- Armantier, Olivier, James McAndrews, and Jeffrey Arnold. 2008. “Changes in the Timing Distribution of Fedwire Funds Transfers.” FRBNY Economic Policy Review 14(2): 83–112. [url].
- Soramäki, Kimmo, Morten L Bech, Jeffrey Arnold, Robert J Glass, and Walter E Beyeler. 2007. “The topology of interbank payment flows.” Physica A: Statistical Mechanics and its Applications 379(1): 317–333. url
Financial Markets and the Onset of the American Civil War
I estimate the market implied ex ante probability of the onset of the American Civil War using U.S. government and state bonds. Surprisingly, financial markets were surprised by the Battle of Fort Sumter and the start of the war. Prior to Abraham Lincoln’s election in November 1860, the market assigned almost no probability to a war. Even after the secession of several states, the week before the Battle of Fort Sumter, the market assigned a negligible probability, approximately 5%, to war onset.

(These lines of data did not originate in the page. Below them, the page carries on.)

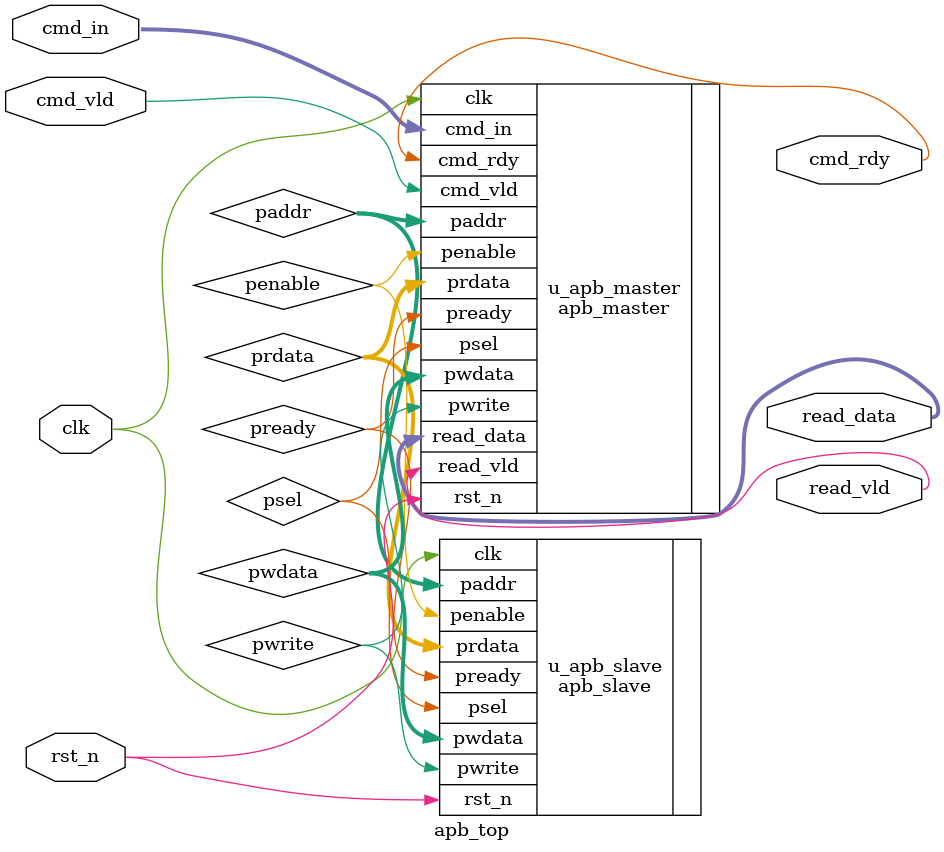
<source format=v>
module apb_top #(
    parameter DATA_WD = 8,
    parameter ADDR_WD = 8 
) (
    input                         clk,
    input                         rst_n,
    input [DATA_WD + ADDR_WD : 0] cmd_in,
    input                         cmd_vld,
    output                        cmd_rdy,
    output                        read_vld,
    output [DATA_WD - 1 : 0]      read_data
);

    wire psel,penable,pwrite,pready;
    wire [DATA_WD - 1 : 0] pwdata;
    wire [ADDR_WD - 1 : 0] paddr;
    wire [DATA_WD - 1 : 0] prdata;

   apb_master  #(
              .DATA_WD(DATA_WD),
              .ADDR_WD(ADDR_WD)
            )u_apb_master(
              .clk(clk),
              .rst_n(rst_n),
              .cmd_in(cmd_in),
              .cmd_vld(cmd_vld),
              .prdata(prdata),
              .pready(pready),
              .cmd_rdy(cmd_rdy),
              .psel(psel),
              .penable(penable),
              .pwrite(pwrite),
              .paddr(paddr),
              .pwdata(pwdata),
              .read_vld(read_vld),
              .read_data(read_data)
            );

   apb_slave  #(
             .DATA_WD(DATA_WD),
             .ADDR_WD(ADDR_WD)
           )u_apb_slave(
             .clk(clk),
             .rst_n(rst_n),
             .psel(psel),
             .penable(penable),
             .pwrite(pwrite),
             .paddr(paddr),
             .pwdata(pwdata),
             .prdata(prdata),
             .pready(pready)
           );

                          
endmodule

</source>
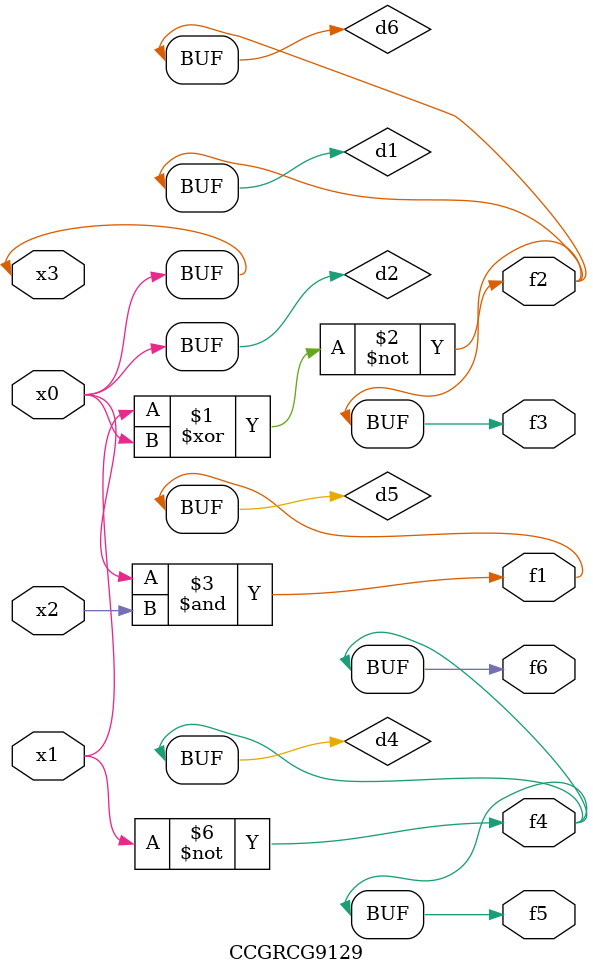
<source format=v>
module CCGRCG9129(
	input x0, x1, x2, x3,
	output f1, f2, f3, f4, f5, f6
);

	wire d1, d2, d3, d4, d5, d6;

	xnor (d1, x1, x3);
	buf (d2, x0, x3);
	nand (d3, x0, x2);
	not (d4, x1);
	nand (d5, d3);
	or (d6, d1);
	assign f1 = d5;
	assign f2 = d6;
	assign f3 = d6;
	assign f4 = d4;
	assign f5 = d4;
	assign f6 = d4;
endmodule

</source>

Pricing the Costly Lottery:
Financial Market Reactions to Battlefield Events in the American Civil War
This paper estimates the effects of major battles in the American Civil War on the price of Union bonds. Bond prices are a function of expected future cash flows, and war results can have a large influence on the the expectation of the timely payment of those cash flows. Thus, bond prices provide a method to assess the effects of war events on the expected war result. This allows for understanding how events within war influenced the expected war result. Assessing the importance of war events on war termination provides another method for researchers to “open up the black box of war”. In this application, initial results suggest that for the Union bonds considered, the average Confederate victory decreased the price by 3.3% Union victory increased it by 1%.
Bayesian Shrinkage in Dynamic Linear Models
Unifying Smoothing and Structural Break Models
This develops a method for estimating time varying parameters that unifies change-point and smoothing models.
It unifies these approaches by noting that change point models are simply a case of a sparse parameter model in which the sparsity is over the difference rather than the level of the parameters.
The method presented in the essay consists of combining dynamic linear models with newly developed Bayesian shrinkage prior distributions.
This method has several advantages over existing change point models.
First, it does not require choosing a specific number of change points.
In fact, it does not require the researcher to choose between smoothly varying and change point models for the parameter of interest since the sparsity of parameter changes can itself be estimated.
Second, This method is extremely flexible, and can be extended to parameters in a variety of regression and time-series models.
Third, it can also be used to model change points in multiple parameters that could be either independent or correlated.
Fourth, since it is a special case of dynamic linear models, computationally efficient methods exist to estimate and sample from it.
While the computationally efficient methods to estimate dynamic linear models are well known, they are not included in general purpose Bayesian software.
In this essay, I provide implementations of these methods in
Stan, which can be found on github.
Civil War as a Hidden Markov Model
This paper estimates a model of civil war prevalence with a hidden Markov model (HMM) to account for measurement error in classifying civil wars. Since there exist multiple coding rules for civil war with substantial disagreement, each of these coding rules is treated as a noisy indicator of a latent concept. A HMM is used to classify country-years into latent states of civil war and peace and to model the probability of civil war onset and continuation with these latent states. The estimated classification supports an inclusive concept of civil war with a low threshold for what constitutes a civil war. The only statistically significant covariates in the civil war transition models are population and GDP on civil war onset.
Estimating the Offense-Defense Balance from the Production Function of Battle Casualties
250 years ago wars were fought with muskets. Today they are fought with missiles. Yet most empirical and theoretical literature has treated war as a homogeneous process across time. This paper develops a theoretical and quantitative apparatus to describe a key source of heterogeneity in wars, the technology of combat. The technology of combat is the shape of the function that takes military forces as inputs and produces casualties as its outputs, i.e. the production function of war. Using a Bayesian hierarchical model, I estimate the coefficients of this function at the war level. These estimates provide theoretically derived empirical estimates of the offense-defense balance and the relationship between the quantity and quality of forces over time and across wars
With Hein Goemans
We develop a measure of the historical reputation of leaders‘ using their Wikipedia pages.